D&D YouTube has been struggling lately. A lot of creators blame it on changes to the algorithms, but personally I suspect that between the OGLpocalypse and the fracturing of the 5e fanbase in it’s aftermath, there’s just less demand for D&D YouTube content than there was between 2020 and 2024.
I wouldn't even put it down to the fanbase fracturing due to this or that event. I haven't seen much evidence of that outside of very specific online communities. My theory is that 2020 boom was another side effect of the pandemic lockdown. You know, that massive society upending event that no one likes to remember or talk about.

During the lockdown era, having your D&D group meet over Zoom or Discord with a VTT saw a big uptick in popularity. It was an activity and a social outlet that could be done remotely, and those were in high demand. And that, of course, drove the D&D content creators to new heights. But after the lockdown ended, things died down again. Not with a sudden stop, but a slow trail off over a period of years.

For content creators tracking D&D's popularity by the metrics of their own content, of course that looks like the game is dying. But the game is doing just fine. It's the artificial high of online virtual play and content catering to that playstyle that's going away.
 

People have been proclaiming the actual or imminent death of D&D since 1974. Waves of enthusiasm for the idea come and go, and since there’s more than one community involved, the tide can be coming in here and going out there, simultaneously.
 

It seems to me like it's a pretty bleak existence long-term in the D&D YouTuber sphere. You basically have to make D&D your whole life to keep up, and it still doesn't work because even someone playing TTRPGs around the clock doesn't generate enough thoughts and experiences about them worth turning into videos on a regular enough basis to support a channel forever.
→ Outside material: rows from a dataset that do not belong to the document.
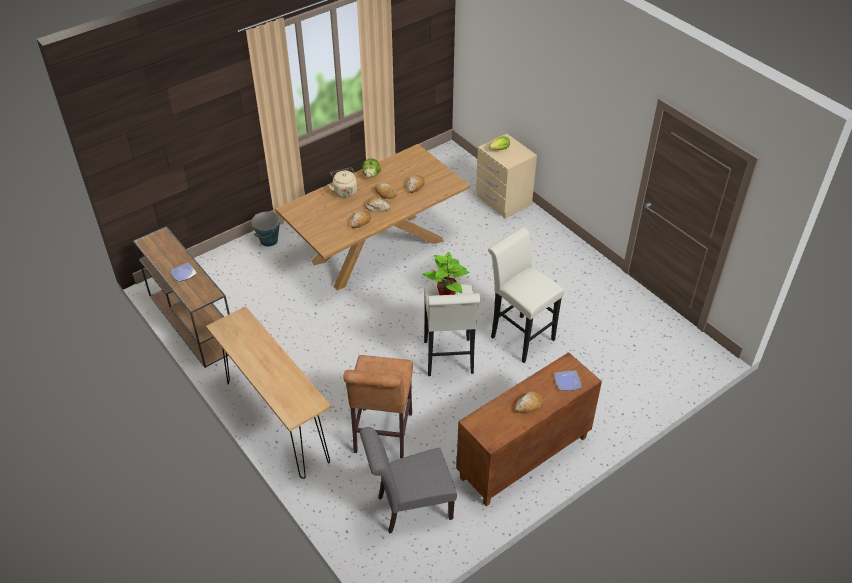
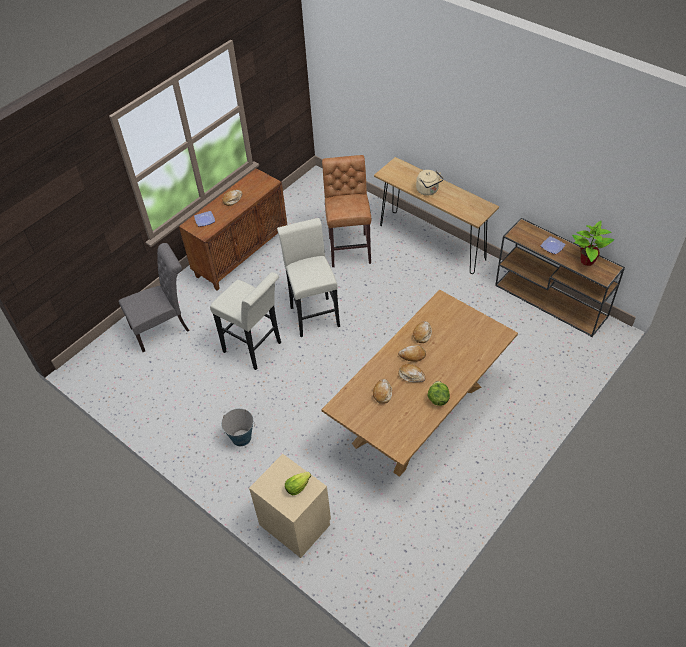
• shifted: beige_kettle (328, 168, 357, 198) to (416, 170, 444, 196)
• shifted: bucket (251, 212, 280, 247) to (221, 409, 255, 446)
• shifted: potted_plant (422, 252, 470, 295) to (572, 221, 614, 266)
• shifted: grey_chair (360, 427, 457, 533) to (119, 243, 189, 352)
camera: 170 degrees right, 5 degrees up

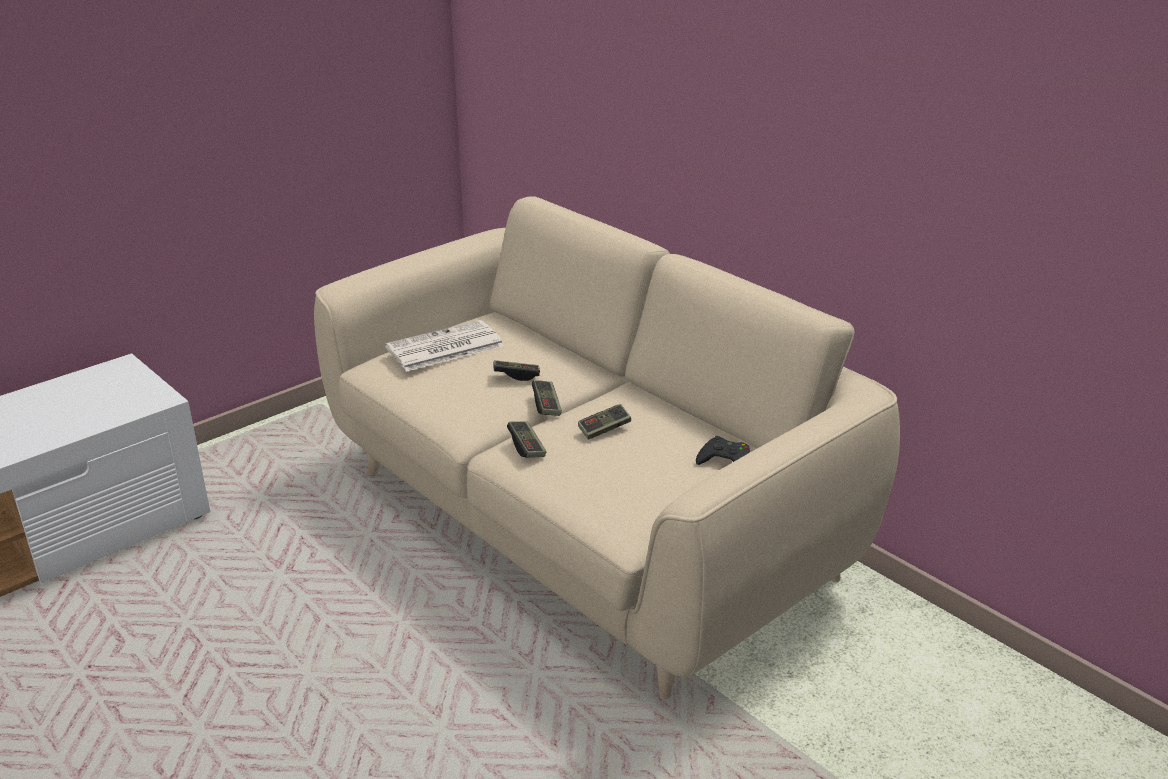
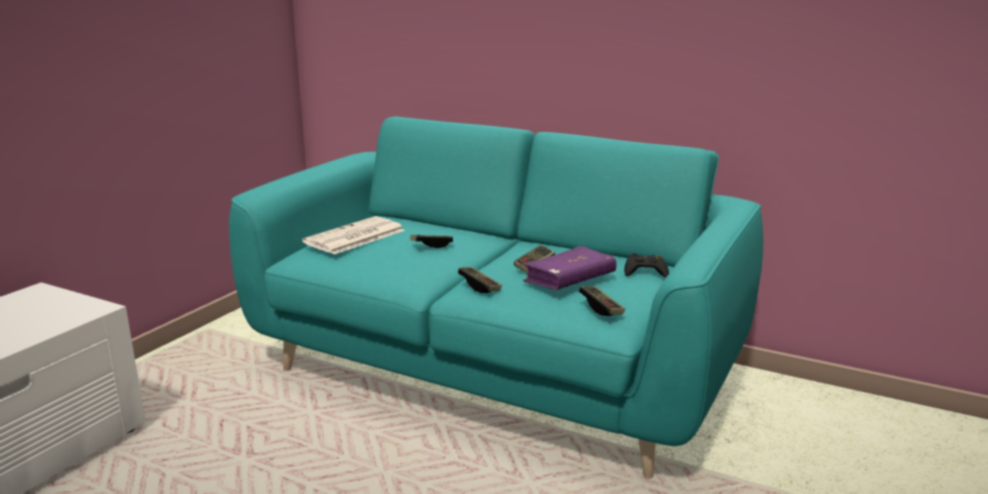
• repainted: beige_sofa (314, 196, 900, 699) to turquoise_sofa (229, 116, 763, 479)
• shifted: game_controller (532, 380, 562, 416) to (579, 286, 625, 316)
• new: purple_book (522, 246, 616, 290)
camera: 20 degrees left, 10 degrees down

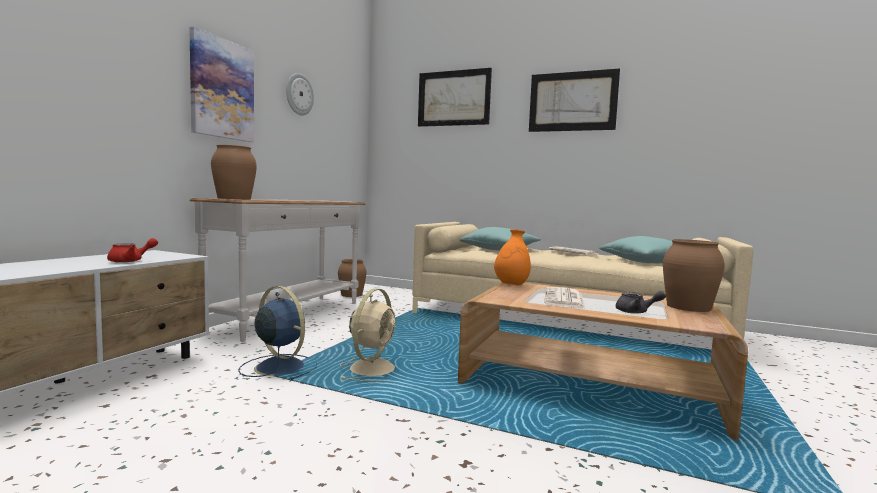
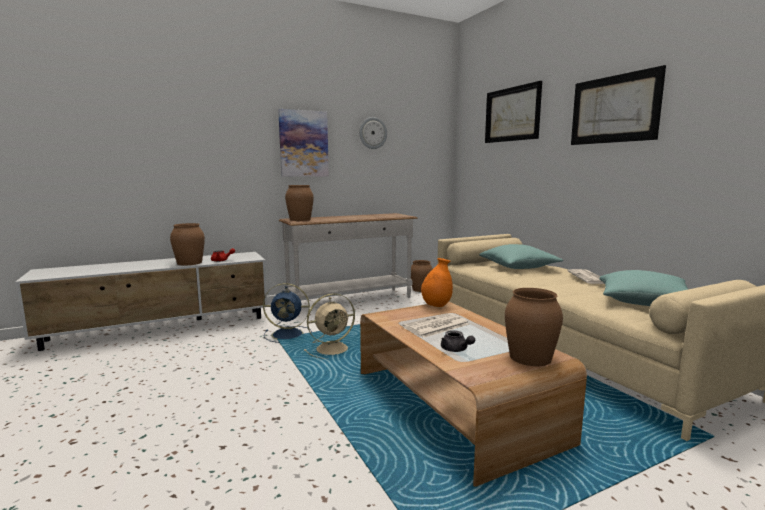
• rotated: blue_fan (238, 286, 317, 381) = (263, 283, 312, 343) 105 degrees clockwise
• new: brown_vase (170, 223, 205, 266)
camera: 40 degrees right, 5 degrees up

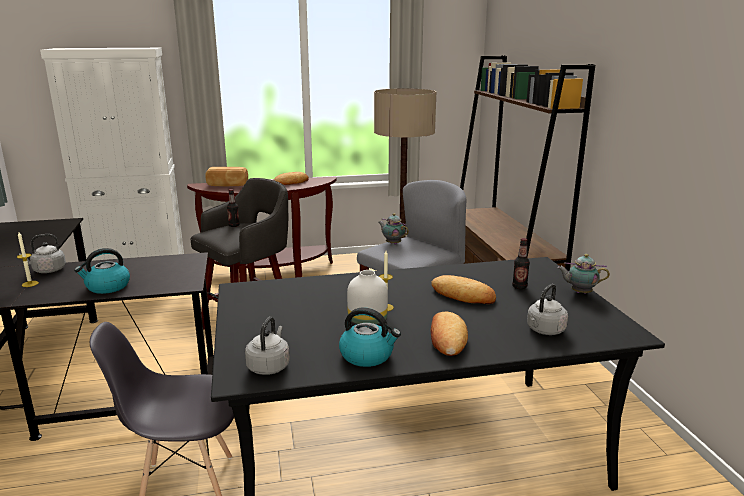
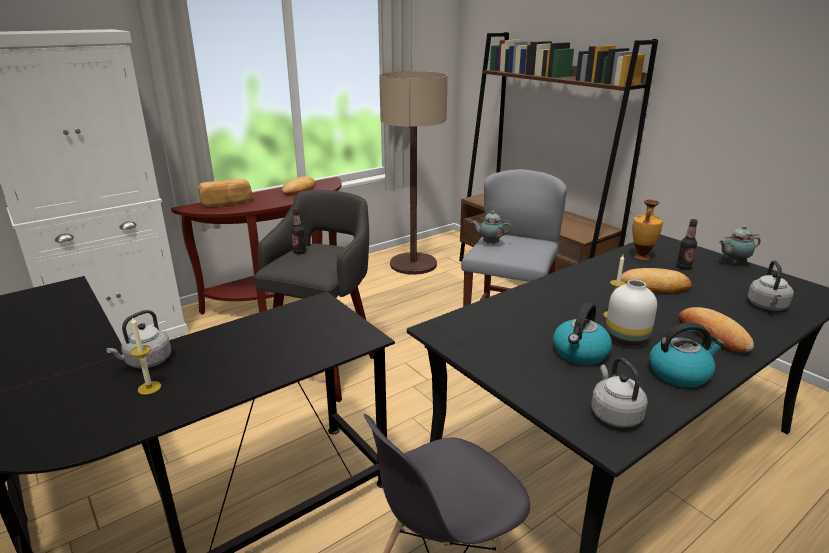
• shifted: kettle (74, 248, 130, 294) to (553, 302, 612, 365)
• new: vase (632, 200, 663, 260)
camera: 25 degrees left, 5 degrees up

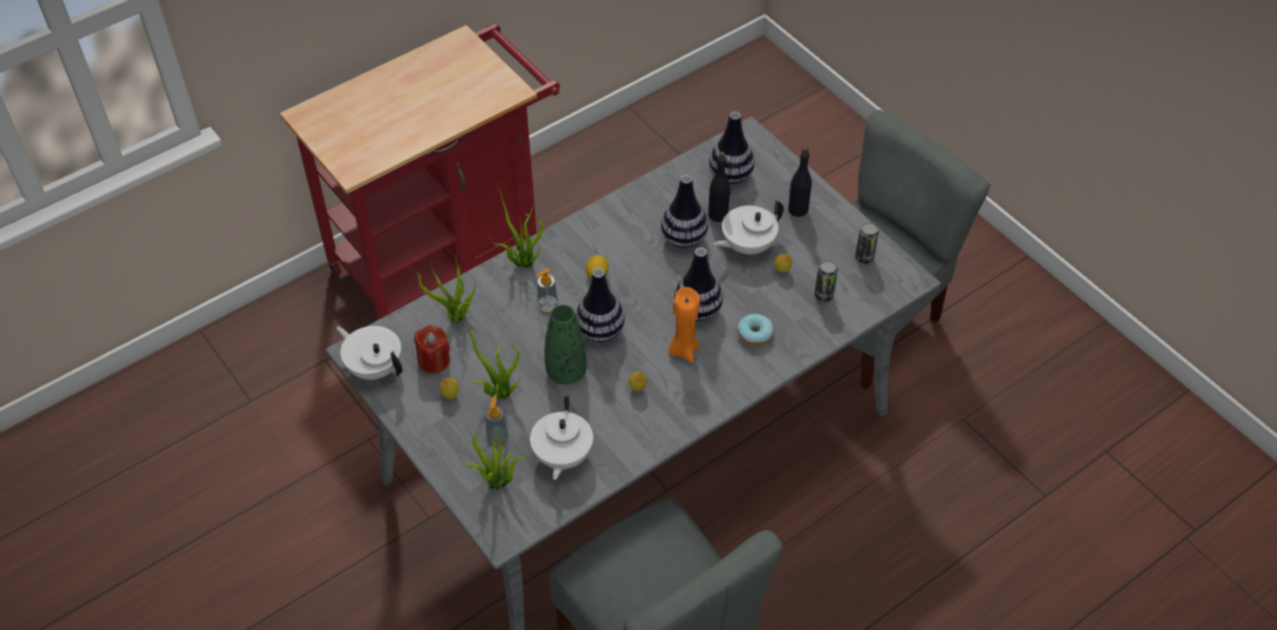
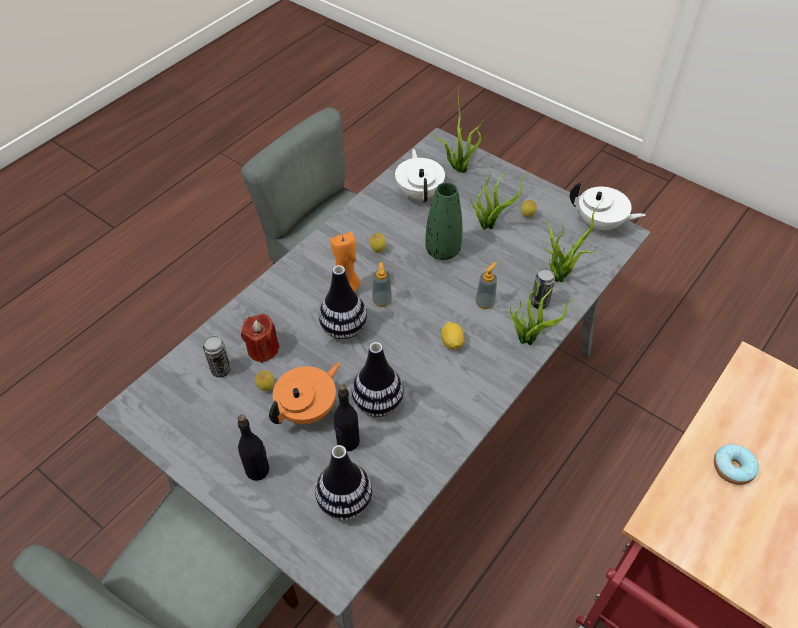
• repainted: white_teapot (713, 200, 784, 255) to orange_teapot (269, 362, 340, 424)
• shifted: can (855, 222, 879, 264) to (531, 268, 555, 309)
• gone: vase (575, 268, 625, 342)
• shifted: donut (737, 314, 774, 346) to (714, 444, 759, 485)
• shifted: red_candle (414, 325, 450, 373) to (241, 314, 280, 363)
• shifted: soap_dispenser (485, 395, 508, 445) to (372, 262, 392, 307)
camera: 165 degrees right, 0 degrees up

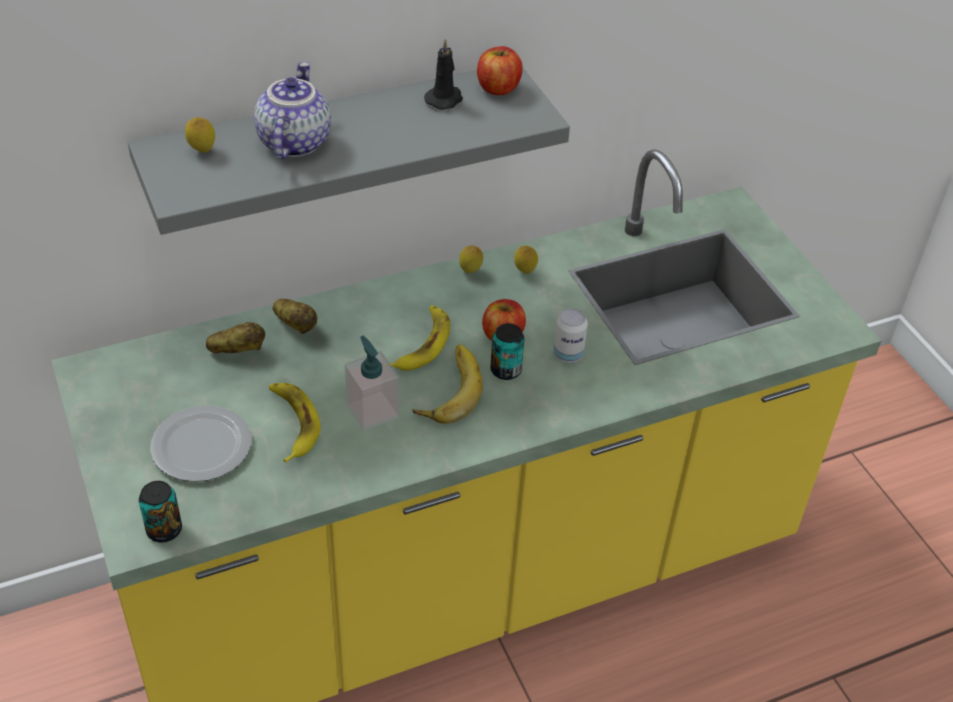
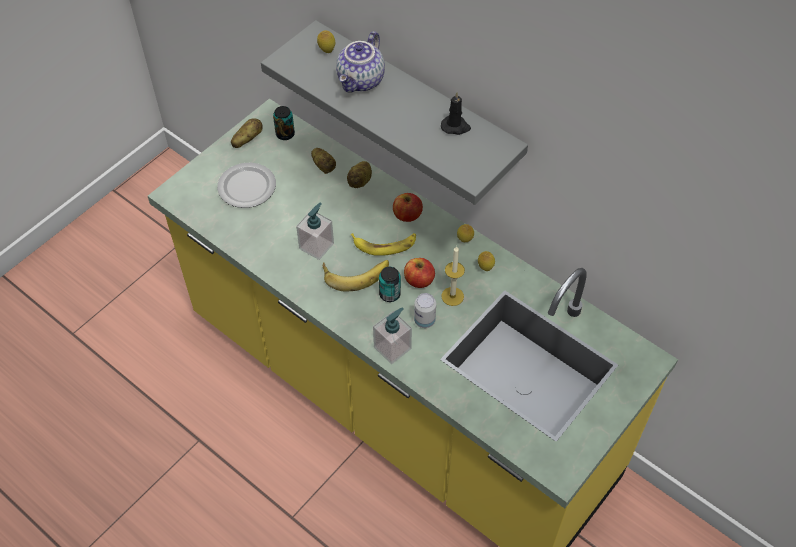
• shifted: apple (477, 46, 523, 95) to (393, 193, 423, 222)
• rotated: teapot (254, 62, 331, 159) = (336, 31, 385, 93) 135 degrees clockwise
• gone: banana (269, 383, 321, 462)
• shifted: can (139, 481, 182, 543) to (273, 106, 295, 140)
• new: potato (231, 118, 262, 148)
• new: candle (441, 246, 465, 306)
• new: soap_dispenser (373, 307, 412, 364)
camera: 65 degrees right, 10 degrees up

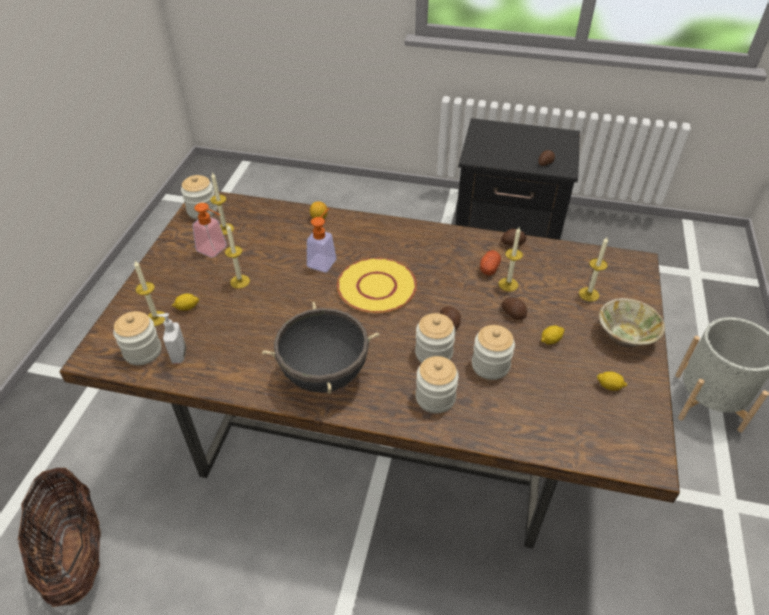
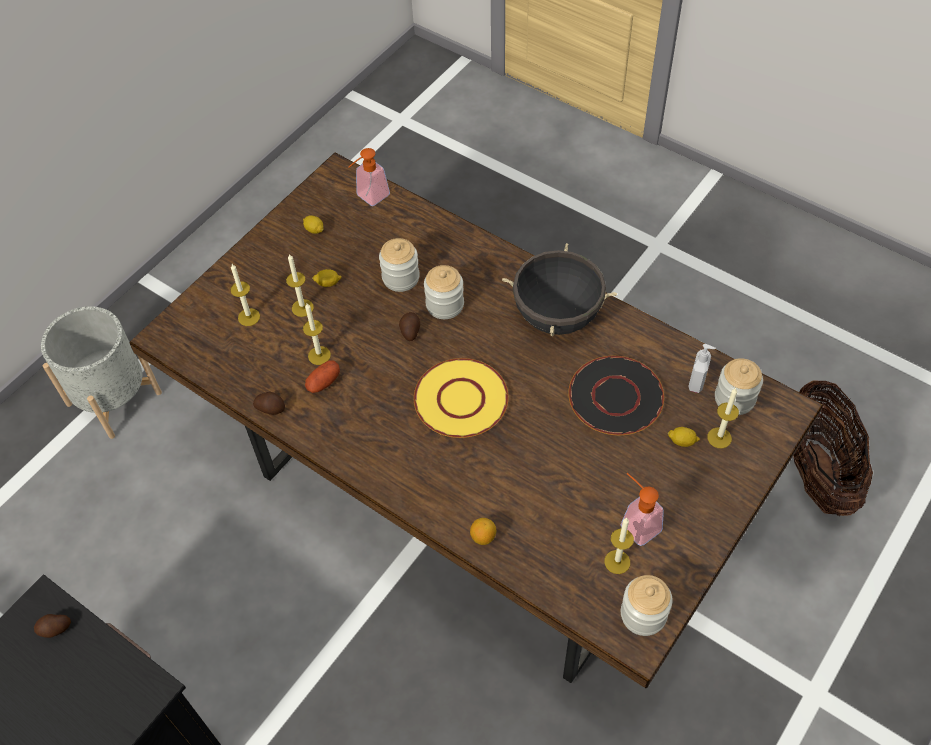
• shifted: soap_dispenser (307, 208, 336, 272) to (349, 148, 390, 206)
• shifted: candle (225, 224, 250, 289) to (286, 254, 314, 317)
• gone: potato (501, 298, 527, 320)
• gone: beige_bowl (599, 298, 665, 348)
• gone: jar (416, 356, 459, 413)
• new: black_plate (568, 356, 664, 435)
camera: 155 degrees left, 10 degrees up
Eventually you use up your stockpile of good stories, ideas, whatever and are running on empty, and probably ramping up how many games and campaigns you're involved in to try to make up for it, and these games are massive time commitments. If you try to actually participate in the hobby enough to have relevant things to say and also make videos you are probably on the way towards burnout before too long, even under perfect circumstances.

And the circumstances aren't perfect. YouTube is always rejiggering things algorithmically, such that what works great to rack up views for a time doesn't work forever. So soon the D&D YouTuber is in a situation that would probably make them a little miserable even if it was lucrative, but lo, it ceases to be so or never quite becomes so. This is true of all sorts of other YouTubers, but I think because the underlying game and culture they are covering is already occupying so much of their available mental bandwidth (espeically by time they have matured as a channel and used up all their best video ideas) D&D youtubers are probably one of the niches less nimble in adapting. They see the channel they've cultivated dying, and the response is rarely "well, it was probably a fluke to begin with that my particular views on Dungeons and Dragons, of all things, found an audience of many thousands", nor is it usually "ah well, to everything its season", it seems to typically be "YouTube/WotC/Politics/AI/Bugaboo-of-the-Day has ruined D&D YouTubing because of X, and but for X those halcyon days of my success would have surely gone on until the end of time". And contained in this line of thought is also often the subidea that maybe D&D itself is "dying" in some way (and hey, it's probably always dying in some way).

Thus I think D&D youtubers are a lot likely to see (highly exagerated) signs of death and ruin by nature. And that is even before some of them find thumbnails full of ragebait and alarmist nonsense is a good way to get those views they're hooked on.